Birx also has cautioned that rural communities need to prepare for an outbreak.
“This virus we think can spread with a lot of asymptomatic and mild cases. And it’s not until it gets into the vulnerable groups that you start to see the hospitalizations,” she said in a March 30 interview on NBC’s Today show. “So if you wait for that, if the metros and the rural areas don’t take care now, by the time you see it, it has penetrated your community pretty significantly.”
Pennsylvania authorities have urged people to stay at home as the number of cases in the state approached 13,000 April 6. The state has also turned inward to find new medical supplies, creating an online portal where in-state manufacturers can report their capability to make gloves, masks, or parts for medical devices such as ventilators.
“A surge is coming,” Pennsylvania Gov. Tom Wolf (D) said. “The when and how bad that surge is really depends on all of us, what we do.”
The virus has spread to more than 1,000 rural U.S. communities, according to the National Rural Health Association. The group is asking Congress for 20% of the $100 billion emergency fund created by the third coronavirus bill for rural health-care providers plus changes meant to send more federal funds to hospitals outside urban areas.
Many providers outside of major metro areas have had to get creative to acquire supplies. Distributors and federal authorities are sending the bulk of medical masks and gloves to big hospital systems in areas with the most cases, leaving other areas trying to prepare for the next outbreak with little opportunity to stockpile, Jason Patnosh, who has been tracking supply chain issues for the National Association of Community Health Centers, said.
“If there’s a disaster in one area then that area gets the most, that makes sense,” he said. “What we’re hearing is those areas trying to flatten the curve that is coming are having a harder time of it.”

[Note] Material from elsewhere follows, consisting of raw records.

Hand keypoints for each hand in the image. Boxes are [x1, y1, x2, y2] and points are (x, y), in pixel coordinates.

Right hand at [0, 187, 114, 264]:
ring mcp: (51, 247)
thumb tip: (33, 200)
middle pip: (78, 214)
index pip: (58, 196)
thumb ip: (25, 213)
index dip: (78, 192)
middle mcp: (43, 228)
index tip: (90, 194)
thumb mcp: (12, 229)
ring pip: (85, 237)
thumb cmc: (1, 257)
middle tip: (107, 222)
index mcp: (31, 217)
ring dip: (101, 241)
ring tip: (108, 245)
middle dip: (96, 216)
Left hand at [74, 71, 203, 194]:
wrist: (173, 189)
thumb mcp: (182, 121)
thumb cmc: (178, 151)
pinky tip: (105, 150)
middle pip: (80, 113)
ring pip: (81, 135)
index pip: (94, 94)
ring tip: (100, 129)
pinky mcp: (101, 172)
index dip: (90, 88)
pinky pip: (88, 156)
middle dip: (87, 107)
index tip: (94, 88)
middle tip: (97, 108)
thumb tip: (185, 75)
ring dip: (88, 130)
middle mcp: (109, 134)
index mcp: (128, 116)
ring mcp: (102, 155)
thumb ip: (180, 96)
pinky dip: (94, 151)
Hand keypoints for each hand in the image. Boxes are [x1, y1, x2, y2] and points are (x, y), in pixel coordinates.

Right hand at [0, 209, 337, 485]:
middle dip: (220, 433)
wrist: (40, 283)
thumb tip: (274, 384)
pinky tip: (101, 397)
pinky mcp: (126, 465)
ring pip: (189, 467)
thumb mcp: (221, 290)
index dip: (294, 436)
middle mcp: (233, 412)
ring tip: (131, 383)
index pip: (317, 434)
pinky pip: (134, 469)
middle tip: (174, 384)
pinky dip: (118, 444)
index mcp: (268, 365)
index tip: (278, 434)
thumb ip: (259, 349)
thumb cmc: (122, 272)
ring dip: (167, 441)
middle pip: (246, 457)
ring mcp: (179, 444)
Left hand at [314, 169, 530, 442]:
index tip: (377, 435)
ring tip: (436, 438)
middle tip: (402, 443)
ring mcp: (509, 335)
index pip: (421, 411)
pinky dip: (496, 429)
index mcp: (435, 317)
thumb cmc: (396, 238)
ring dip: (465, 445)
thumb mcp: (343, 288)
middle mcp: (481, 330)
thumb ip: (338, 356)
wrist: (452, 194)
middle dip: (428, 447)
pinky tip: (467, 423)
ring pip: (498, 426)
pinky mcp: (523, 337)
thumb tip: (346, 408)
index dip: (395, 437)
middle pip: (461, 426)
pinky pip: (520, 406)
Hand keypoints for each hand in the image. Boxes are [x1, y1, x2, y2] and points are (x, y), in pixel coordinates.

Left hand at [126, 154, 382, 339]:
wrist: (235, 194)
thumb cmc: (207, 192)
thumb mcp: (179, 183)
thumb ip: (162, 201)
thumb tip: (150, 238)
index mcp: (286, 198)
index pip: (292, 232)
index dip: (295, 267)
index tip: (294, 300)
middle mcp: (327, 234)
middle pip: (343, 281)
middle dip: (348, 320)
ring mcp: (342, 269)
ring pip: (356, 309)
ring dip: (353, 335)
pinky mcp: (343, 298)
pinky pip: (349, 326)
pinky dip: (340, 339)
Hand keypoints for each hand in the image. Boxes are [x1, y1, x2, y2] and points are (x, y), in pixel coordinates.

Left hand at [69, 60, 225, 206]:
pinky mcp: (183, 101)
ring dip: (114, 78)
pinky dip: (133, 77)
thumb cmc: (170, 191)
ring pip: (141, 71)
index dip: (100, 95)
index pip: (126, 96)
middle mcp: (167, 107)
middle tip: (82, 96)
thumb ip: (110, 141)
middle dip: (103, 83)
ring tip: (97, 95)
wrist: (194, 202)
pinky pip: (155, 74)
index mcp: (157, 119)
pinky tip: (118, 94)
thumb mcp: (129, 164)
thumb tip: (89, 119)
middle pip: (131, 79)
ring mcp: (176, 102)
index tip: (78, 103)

David Shaw, CEO and administrator of Nor-Lea Hospital District, a critical access hospital in Lovington, N.M., sent two of his employees into nearby Mexico to get 2,000 gowns from a supplier when no domestic companies could fill his order.
The hospital has also gotten donations of N95 masks from oil and gas industries and nearby nursing schools, he said.
“We were literally going to run out of masks Tuesday of last week and the community saves us from that,” Shaw said.